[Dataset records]

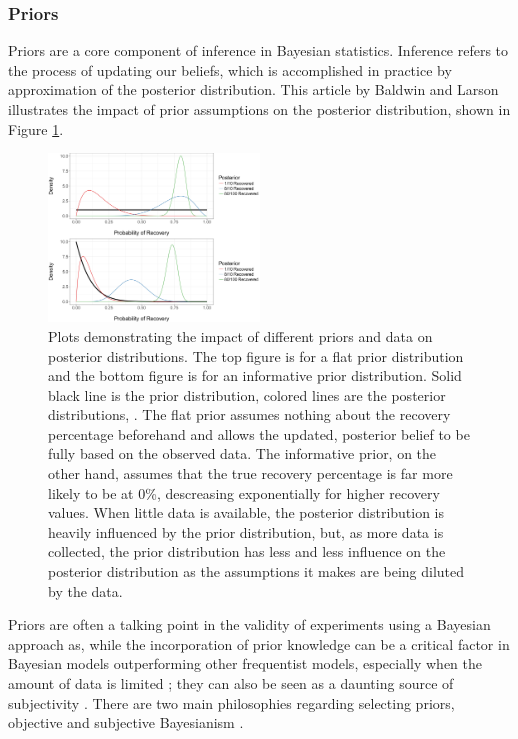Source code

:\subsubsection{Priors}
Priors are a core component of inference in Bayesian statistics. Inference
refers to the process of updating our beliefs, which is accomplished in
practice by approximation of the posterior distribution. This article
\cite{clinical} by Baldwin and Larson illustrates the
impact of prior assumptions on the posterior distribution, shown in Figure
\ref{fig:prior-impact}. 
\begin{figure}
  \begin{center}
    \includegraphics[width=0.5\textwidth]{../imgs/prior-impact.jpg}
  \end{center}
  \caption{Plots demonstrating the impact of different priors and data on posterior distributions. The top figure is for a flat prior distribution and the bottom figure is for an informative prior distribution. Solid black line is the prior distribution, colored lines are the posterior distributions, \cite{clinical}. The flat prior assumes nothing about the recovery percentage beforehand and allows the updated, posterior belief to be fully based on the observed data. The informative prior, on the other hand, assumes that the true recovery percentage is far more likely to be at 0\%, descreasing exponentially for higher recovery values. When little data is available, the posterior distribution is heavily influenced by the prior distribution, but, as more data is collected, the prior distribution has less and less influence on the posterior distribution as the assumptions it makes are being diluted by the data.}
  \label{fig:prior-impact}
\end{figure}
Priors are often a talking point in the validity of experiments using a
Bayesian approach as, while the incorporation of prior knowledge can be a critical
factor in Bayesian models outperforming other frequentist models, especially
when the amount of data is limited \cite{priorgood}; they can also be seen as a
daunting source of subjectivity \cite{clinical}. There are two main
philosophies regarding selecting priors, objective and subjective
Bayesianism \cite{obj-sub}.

_YOUR INSTRUCTIONS:_ A verbatim copy of the records is needed, with all images omitted.

_RESPONSE TO THIS TASK:_
Source code

:\subsubsection{Priors}
Priors are a core component of inference in Bayesian statistics. Inference
refers to the process of updating our beliefs, which is accomplished in
practice by approximation of the posterior distribution. This article
\cite{clinical} by Baldwin and Larson illustrates the
impact of prior assumptions on the posterior distribution, shown in Figure
\ref{fig:prior-impact}. 
\begin{figure}
  \begin{center}
    \includegraphics[width=0.5\textwidth]{../imgs/prior-impact.jpg}
  \end{center}
  \caption{Plots demonstrating the impact of different priors and data on posterior distributions. The top figure is for a flat prior distribution and the bottom figure is for an informative prior distribution. Solid black line is the prior distribution, colored lines are the posterior distributions, \cite{clinical}. The flat prior assumes nothing about the recovery percentage beforehand and allows the updated, posterior belief to be fully based on the observed data. The informative prior, on the other hand, assumes that the true recovery percentage is far more likely to be at 0\%, descreasing exponentially for higher recovery values. When little data is available, the posterior distribution is heavily influenced by the prior distribution, but, as more data is collected, the prior distribution has less and less influence on the posterior distribution as the assumptions it makes are being diluted by the data.}
  \label{fig:prior-impact}
\end{figure}
Priors are often a talking point in the validity of experiments using a
Bayesian approach as, while the incorporation of prior knowledge can be a critical
factor in Bayesian models outperforming other frequentist models, especially
when the amount of data is limited \cite{priorgood}; they can also be seen as a
daunting source of subjectivity \cite{clinical}. There are two main
philosophies regarding selecting priors, objective and subjective
Bayesianism \cite{obj-sub}.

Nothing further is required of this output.